School of Physics & Astronomy, University Park, Nottingham, UK.
Phys Chem Chem Phys. 2019 Feb 6;21(6):3347-3359. doi: 10.1039/c8cp04390f.
A water molecule encapsulated inside a C60 fullerene cage behaves almost like an asymmetric top rotor, as would be expected of an isolated water molecule. However, inelastic neutron scattering (INS) experiments show evidence of interactions between the water molecule and its environment [Goh et al., Phys. Chem. Chem. Phys., 2014, 16, 21330]. In particular, a resolved splitting of the 101 rotational level into a singlet and a doublet indicates that the water molecule experiences an environment of lower symmetry than the icosahedral symmetry of a C60 cage. Recent calculations have shown that the splitting can be explained in terms of electrostatic quadrupolar interactions between the water molecule and the electron clouds of nearest-neighbour C60 molecules, which results in an effective environment of S6 symmetry [Felker et al., Phys. Chem. Chem. Phys., 2017, 19, 31274 and Bačić et al., Faraday Discussions, 2018, 212, 547-567]. We use symmetry arguments to obtain a simple algebraic expression, expressed in terms of a linear combination of products of translational and rotational basis functions, that describes the effect on a water molecule of any potential of S6 symmetry. We show that we can reproduce the results of the electrostatic interaction model up to ≈12 meV in terms of two unknown parameters only. The resulting potential is in a form that can readily be used in future calculations, without needing to use density functional theory (DFT) for example. Adjusting parameters in our potential would help identify whether other symmetry-lowering interactions are also present if experimental results that resolve splittings in higher-energy rotational levels are obtained in the future. As another application of our model, we show that the results of DFT calculations of the variation in energy as a water molecule moves inside the cage of an isolated C60 molecule, where the water molecule experiences an environment of icosahedral symmetry, can also be reproduced using our model.
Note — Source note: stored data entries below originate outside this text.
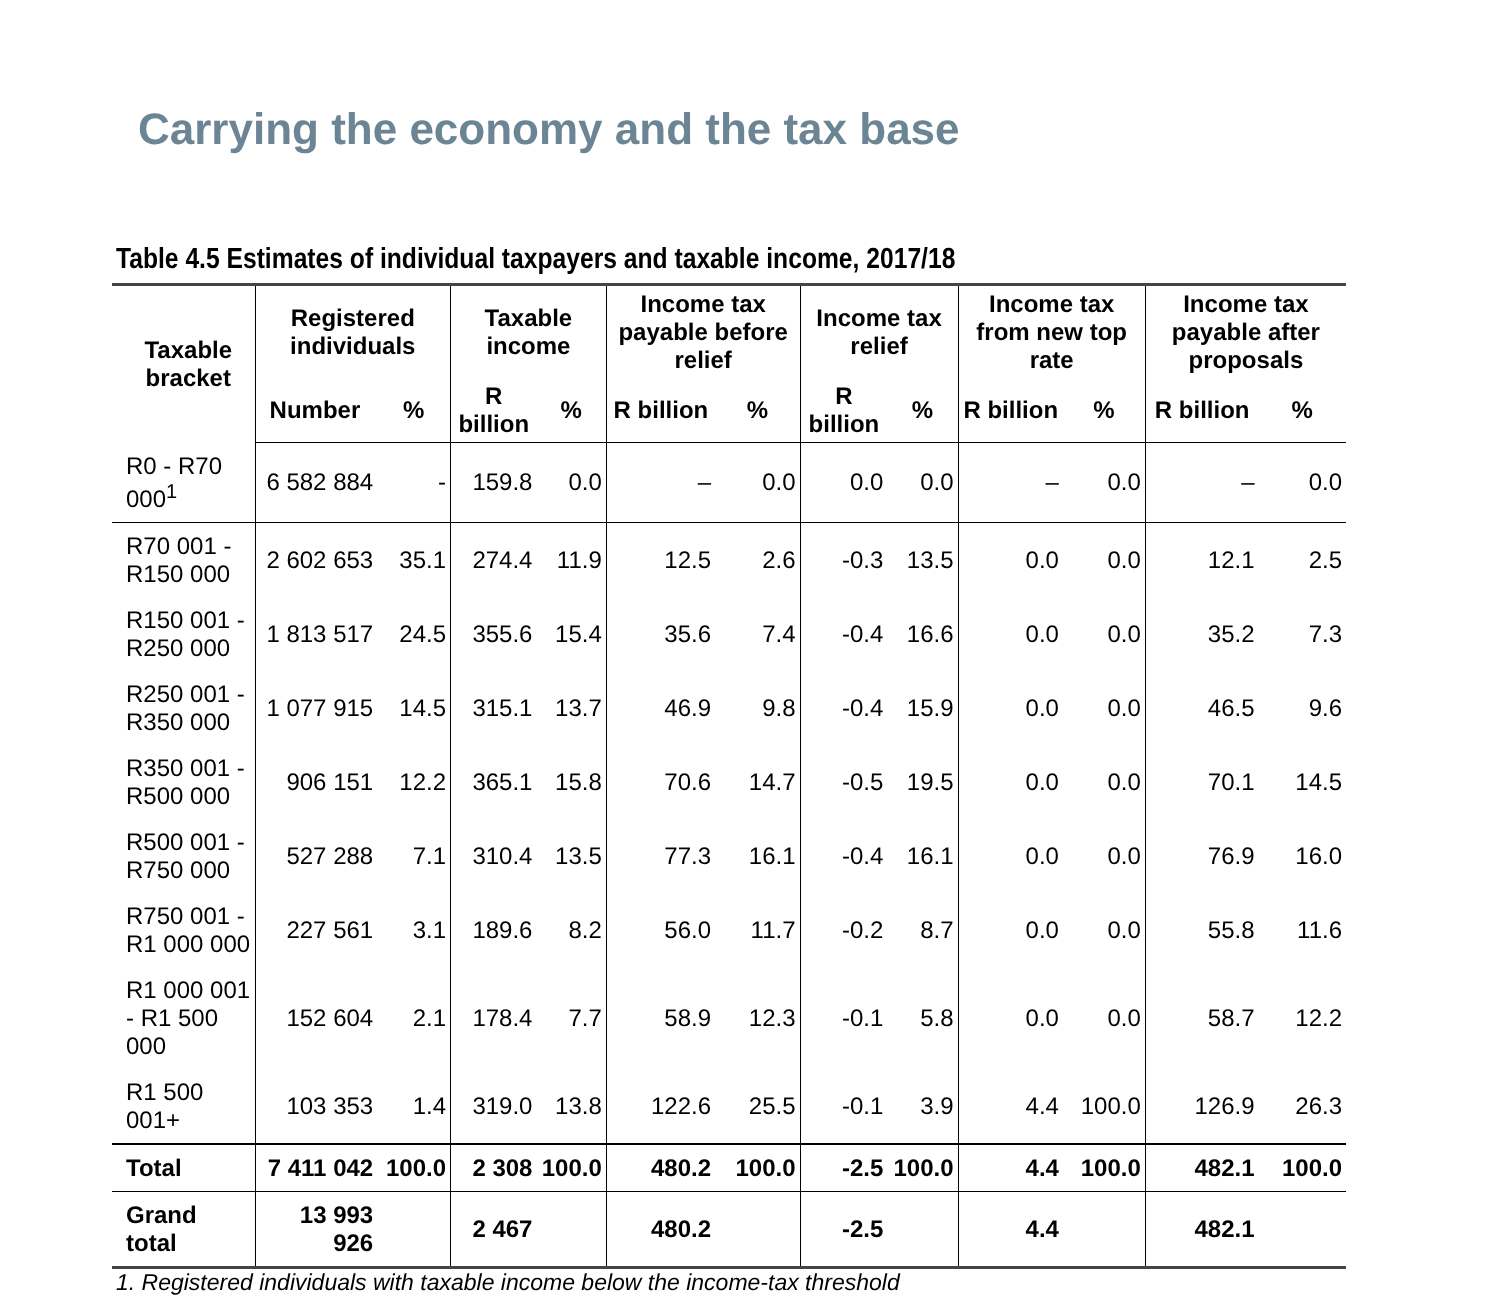Carrying the economy and the tax base
Table 4.5 Estimates of individual taxpayers and taxable income, 2017/18
| Taxable bracket | Registered individuals | | Taxable income | | Income tax payable before relief | | Income tax relief | | Income tax from new top rate | | Income tax payable after proposals | |
| --- | --- | --- | --- | --- | --- | --- | --- | --- | --- | --- | --- | --- |
| | Number | % | R billion | % | R billion | % | R billion | % | R billion | % | R billion | % |
| R0 - R70 000<sup>1</sup> | 6 582 884 | - | 159.8 | 0.0 | – | 0.0 | 0.0 | 0.0 | – | 0.0 | – | 0.0 |
| R70 001 - R150 000 | 2 602 653 | 35.1 | 274.4 | 11.9 | 12.5 | 2.6 | -0.3 | 13.5 | 0.0 | 0.0 | 12.1 | 2.5 |
| R150 001 - R250 000 | 1 813 517 | 24.5 | 355.6 | 15.4 | 35.6 | 7.4 | -0.4 | 16.6 | 0.0 | 0.0 | 35.2 | 7.3 |
| R250 001 - R350 000 | 1 077 915 | 14.5 | 315.1 | 13.7 | 46.9 | 9.8 | -0.4 | 15.9 | 0.0 | 0.0 | 46.5 | 9.6 |
| R350 001 - R500 000 | 906 151 | 12.2 | 365.1 | 15.8 | 70.6 | 14.7 | -0.5 | 19.5 | 0.0 | 0.0 | 70.1 | 14.5 |
| R500 001 - R750 000 | 527 288 | 7.1 | 310.4 | 13.5 | 77.3 | 16.1 | -0.4 | 16.1 | 0.0 | 0.0 | 76.9 | 16.0 |
| R750 001 - R1 000 000 | 227 561 | 3.1 | 189.6 | 8.2 | 56.0 | 11.7 | -0.2 | 8.7 | 0.0 | 0.0 | 55.8 | 11.6 |
| R1 000 001 - R1 500 000 | 152 604 | 2.1 | 178.4 | 7.7 | 58.9 | 12.3 | -0.1 | 5.8 | 0.0 | 0.0 | 58.7 | 12.2 |
| R1 500 001+ | 103 353 | 1.4 | 319.0 | 13.8 | 122.6 | 25.5 | -0.1 | 3.9 | 4.4 | 100.0 | 126.9 | 26.3 |
| Total | 7 411 042 | 100.0 | 2 308 | 100.0 | 480.2 | 100.0 | -2.5 | 100.0 | 4.4 | 100.0 | 482.1 | 100.0 |
| Grand total | 13 993 926 | | 2 467 | | 480.2 | | -2.5 | | 4.4 | | 482.1 | |
1. Registered individuals with taxable income below the income-tax threshold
一个被 C60 富勒烯笼包裹的水分子的行为几乎像一个不对称转子,就像孤立的水分子一样。然而,非弹性中子散射(INS)实验表明,水分子与其环境之间存在相互作用的证据[Goh 等人,物理化学化学物理,2014 年,16,21330]。特别是,101 转动能级的 resolved splitting 分裂为 singlet 和 doublet 表明,水分子经历的环境具有低于 C60 笼的二十面体对称性的对称性。最近的计算表明,这种分裂可以用水分子与最近邻 C60 分子的电子云之间的静电四极相互作用来解释,这导致了 S6 对称性的有效环境[Felker 等人,物理化学化学物理,2017 年,19,31274 和 Bačić 等人,法拉第讨论,2018 年,212,547-567]。我们使用对称论证得到一个简单的代数表达式,该表达式表示为平移和旋转基函数的乘积的线性组合,该表达式描述了 S6 对称性任意势对水分子的影响。我们表明,我们可以仅使用两个未知参数来再现静电相互作用模型的结果,最高可达≈12 meV。得到的势具有可以很容易地用于未来计算的形式,而无需例如使用密度泛函理论(DFT)。如果将来获得能分辨更高能级转动分裂的实验结果,调整我们势中的参数将有助于确定是否存在其他降低对称性的相互作用。作为我们模型的另一个应用,我们表明,使用我们的模型也可以再现 DFT 计算中水分子在孤立 C60 分子笼内运动时能量变化的结果,其中水分子经历二十面体对称性的环境。